Each of the films has little mistakes here and there, be they gaffs on-screen or slip-ups in character logic. In a surprising amount of the films, crew are visible from one shot to another, while re-used footage sometimes sticks out like a sore thumb. Why yes Star Trek: Generations, that is YOU being referred to there. Twas a fine Klingon Bird-of-Prey explosion...now where did we see that before?
These examples vary from forgivable and humble to downright insulting. Little continuity fluffs certainly aren't the worst of the bunch but when it comes to something like getting the REGISTRY NUMBER of the Enterprise wrong? Oof. Be that as it may, nothing is perfect so let's live and let live, while we laugh at these mistakes.
13. Magically Repairing Console
Part of the main drive of the second half of Star Trek: The Motion Picture is the fallout from the death of Lt.
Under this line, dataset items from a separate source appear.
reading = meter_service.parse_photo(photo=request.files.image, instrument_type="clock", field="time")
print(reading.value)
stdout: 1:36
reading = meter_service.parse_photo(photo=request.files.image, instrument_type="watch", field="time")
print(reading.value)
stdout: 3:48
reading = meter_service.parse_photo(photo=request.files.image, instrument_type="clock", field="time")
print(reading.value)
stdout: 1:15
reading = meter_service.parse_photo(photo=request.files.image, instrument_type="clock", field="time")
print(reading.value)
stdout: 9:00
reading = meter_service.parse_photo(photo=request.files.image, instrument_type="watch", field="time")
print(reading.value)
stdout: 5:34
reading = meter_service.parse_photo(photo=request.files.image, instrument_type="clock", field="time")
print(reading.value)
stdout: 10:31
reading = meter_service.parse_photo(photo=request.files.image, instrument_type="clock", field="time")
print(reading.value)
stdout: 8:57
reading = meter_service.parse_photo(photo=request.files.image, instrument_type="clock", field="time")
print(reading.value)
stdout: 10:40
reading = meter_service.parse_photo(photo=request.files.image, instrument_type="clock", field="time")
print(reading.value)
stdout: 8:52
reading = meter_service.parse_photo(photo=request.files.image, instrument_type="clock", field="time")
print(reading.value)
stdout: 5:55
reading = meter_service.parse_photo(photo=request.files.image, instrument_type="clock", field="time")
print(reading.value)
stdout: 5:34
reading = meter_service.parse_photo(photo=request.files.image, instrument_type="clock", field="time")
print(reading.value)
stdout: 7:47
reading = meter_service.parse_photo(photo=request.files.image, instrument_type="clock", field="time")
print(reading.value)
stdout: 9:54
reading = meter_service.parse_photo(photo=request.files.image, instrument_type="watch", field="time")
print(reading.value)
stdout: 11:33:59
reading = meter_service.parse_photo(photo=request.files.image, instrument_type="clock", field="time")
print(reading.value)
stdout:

Ilia. While she may simply have been ‘assimilated’ by V’ger, the fact is a living, breathing member of the crew is taken away. This is preceded and perhaps caused by Spock’s actions to save the ship. Honestly, does this man ever tire of saving the Enterprise?
While the probe moves through the bridge, Chekov is burned quite badly, displaying its perceived destructive intent. So, when it approaches the science console and begins rapidly scanning through the entire library of the ship, there is no indication that it will do so peacefully, nor use the information it gathers for nefarious reasons. Spock jumps in and smashes the console with his hand, breaking it apart and severing the connection.
V’ger is less than pleased and begins shocking the Vulcan badly. However, had it waited a moment and turned back to the science station, it would have seen a magically healed console. The damage that Spock visited on it is gone in the next moment. Obviously, this is an error in continuity. Or, the Enterprise healed herself because of course she did. It’s up to the Final Frontier’s God to make the call.